(WHAT THE EXERCISE ASKS):
Rewrite the data with every instance of "chart" replaced by "graph" and all other text left as is, and omit the pictures.
..........
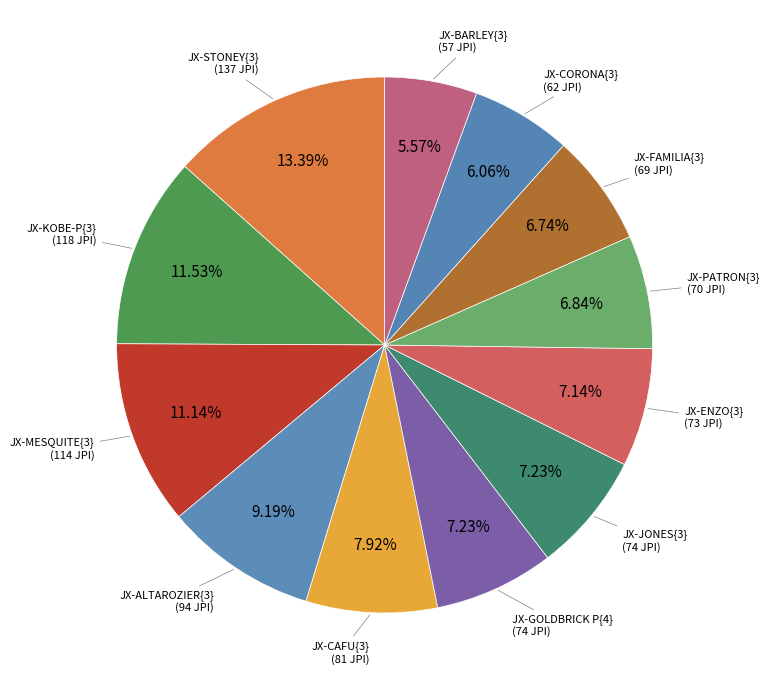

Count the number of slices in the pie.

12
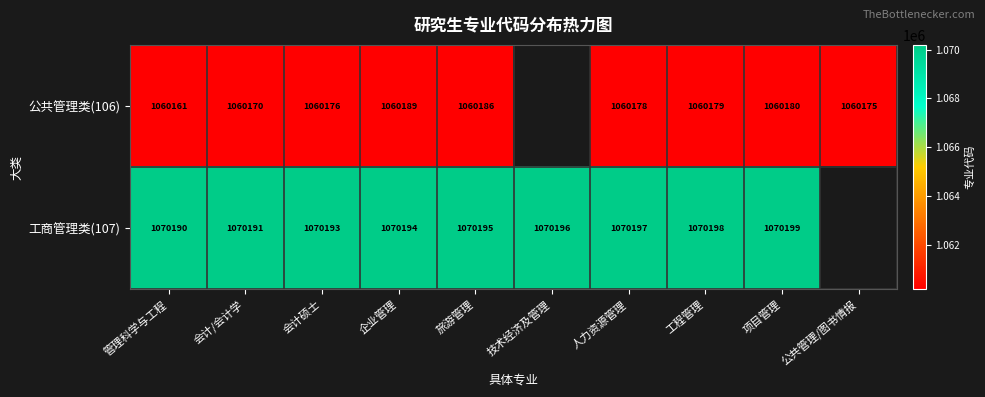

At 管理科学与工程, list the series in order from smallest to largest.

公共管理类(106), 工商管理类(107)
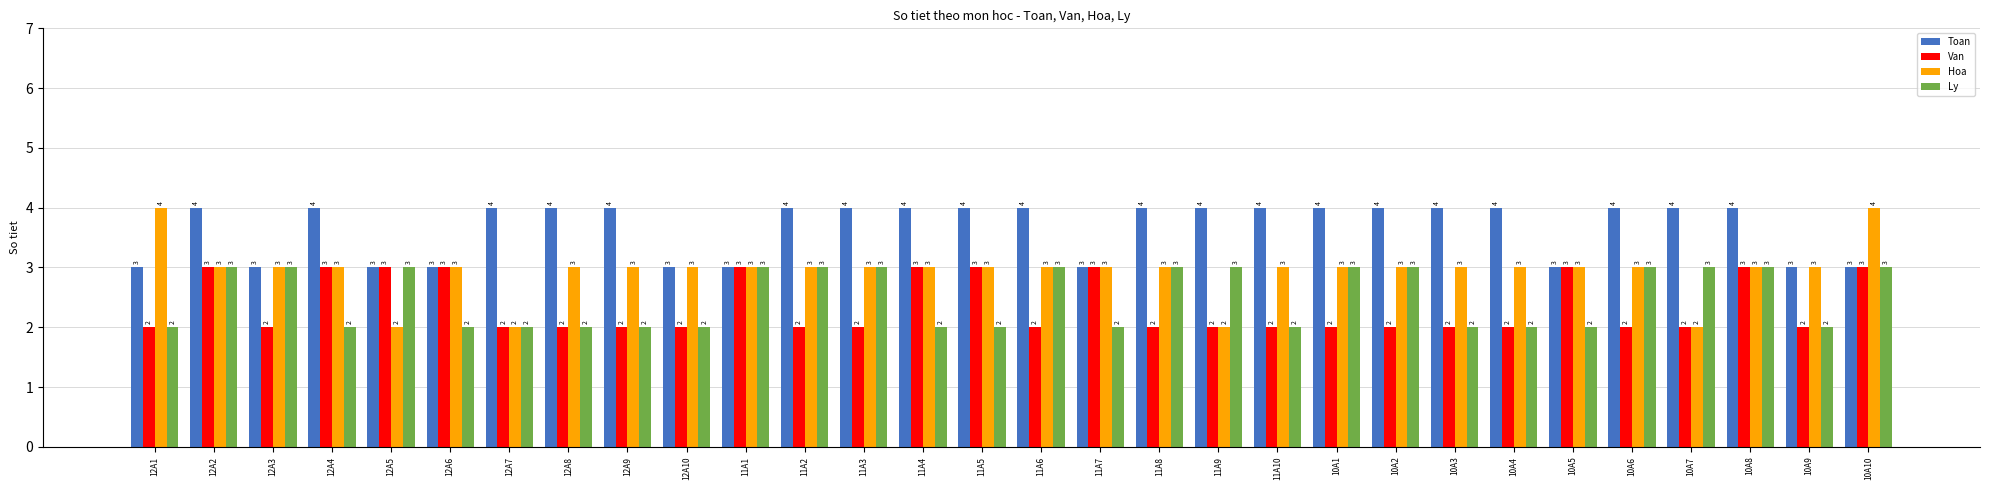

Reading left to right, transcribe all the data shown in this chart.

Toan: 12A1=3	12A2=4	12A3=3	12A4=4	12A5=3	12A6=3	12A7=4	12A8=4	12A9=4	12A10=3	11A1=3	11A2=4	11A3=4	11A4=4	11A5=4	11A6=4	11A7=3	11A8=4	11A9=4	11A10=4	10A1=4	10A2=4	10A3=4	10A4=4	10A5=3	10A6=4	10A7=4	10A8=4	10A9=3	10A10=3
Van: 12A1=2	12A2=3	12A3=2	12A4=3	12A5=3	12A6=3	12A7=2	12A8=2	12A9=2	12A10=2	11A1=3	11A2=2	11A3=2	11A4=3	11A5=3	11A6=2	11A7=3	11A8=2	11A9=2	11A10=2	10A1=2	10A2=2	10A3=2	10A4=2	10A5=3	10A6=2	10A7=2	10A8=3	10A9=2	10A10=3
Hoa: 12A1=4	12A2=3	12A3=3	12A4=3	12A5=2	12A6=3	12A7=2	12A8=3	12A9=3	12A10=3	11A1=3	11A2=3	11A3=3	11A4=3	11A5=3	11A6=3	11A7=3	11A8=3	11A9=2	11A10=3	10A1=3	10A2=3	10A3=3	10A4=3	10A5=3	10A6=3	10A7=2	10A8=3	10A9=3	10A10=4
Ly: 12A1=2	12A2=3	12A3=3	12A4=2	12A5=3	12A6=2	12A7=2	12A8=2	12A9=2	12A10=2	11A1=3	11A2=3	11A3=3	11A4=2	11A5=2	11A6=3	11A7=2	11A8=3	11A9=3	11A10=2	10A1=3	10A2=3	10A3=2	10A4=2	10A5=2	10A6=3	10A7=3	10A8=3	10A9=2	10A10=3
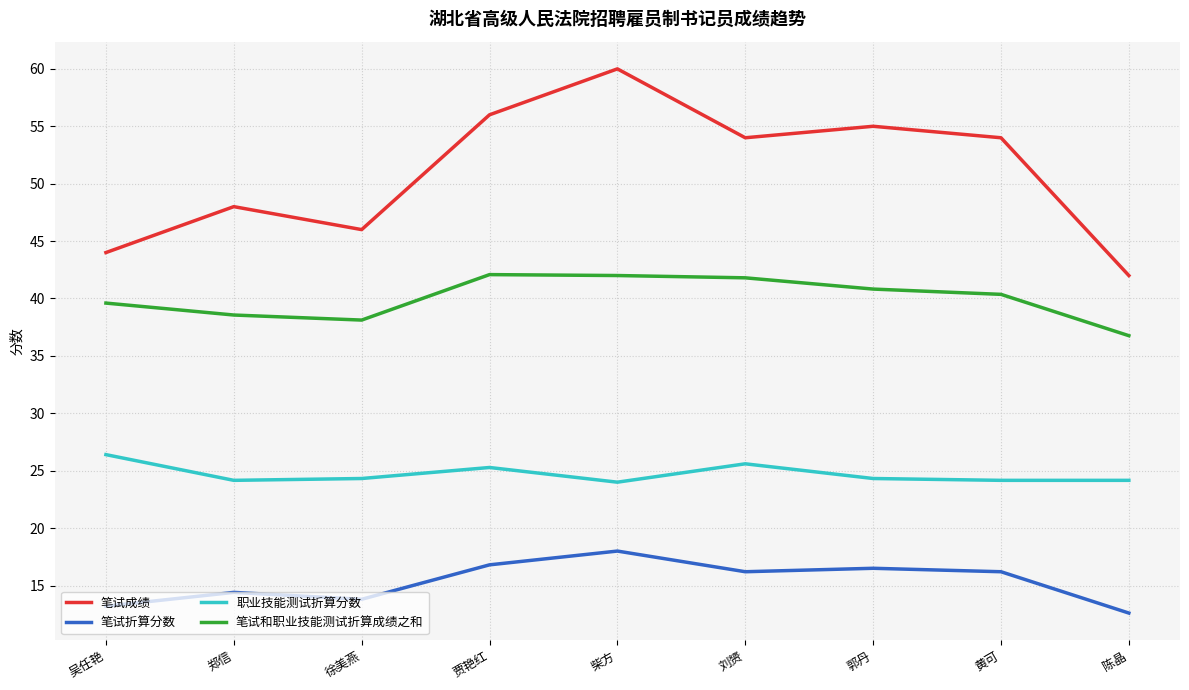

What is the maximum value shown in the chart?

60.0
..........
(REPLY TO THE EXERCISE):
Count the number of slices in the pie.

12

At 管理科学与工程, list the series in order from smallest to largest.

公共管理类(106), 工商管理类(107)

Reading left to right, transcribe all the data shown in this graph.

Toan: 12A1=3	12A2=4	12A3=3	12A4=4	12A5=3	12A6=3	12A7=4	12A8=4	12A9=4	12A10=3	11A1=3	11A2=4	11A3=4	11A4=4	11A5=4	11A6=4	11A7=3	11A8=4	11A9=4	11A10=4	10A1=4	10A2=4	10A3=4	10A4=4	10A5=3	10A6=4	10A7=4	10A8=4	10A9=3	10A10=3
Van: 12A1=2	12A2=3	12A3=2	12A4=3	12A5=3	12A6=3	12A7=2	12A8=2	12A9=2	12A10=2	11A1=3	11A2=2	11A3=2	11A4=3	11A5=3	11A6=2	11A7=3	11A8=2	11A9=2	11A10=2	10A1=2	10A2=2	10A3=2	10A4=2	10A5=3	10A6=2	10A7=2	10A8=3	10A9=2	10A10=3
Hoa: 12A1=4	12A2=3	12A3=3	12A4=3	12A5=2	12A6=3	12A7=2	12A8=3	12A9=3	12A10=3	11A1=3	11A2=3	11A3=3	11A4=3	11A5=3	11A6=3	11A7=3	11A8=3	11A9=2	11A10=3	10A1=3	10A2=3	10A3=3	10A4=3	10A5=3	10A6=3	10A7=2	10A8=3	10A9=3	10A10=4
Ly: 12A1=2	12A2=3	12A3=3	12A4=2	12A5=3	12A6=2	12A7=2	12A8=2	12A9=2	12A10=2	11A1=3	11A2=3	11A3=3	11A4=2	11A5=2	11A6=3	11A7=2	11A8=3	11A9=3	11A10=2	10A1=3	10A2=3	10A3=2	10A4=2	10A5=2	10A6=3	10A7=3	10A8=3	10A9=2	10A10=3

What is the maximum value shown in the graph?

60.0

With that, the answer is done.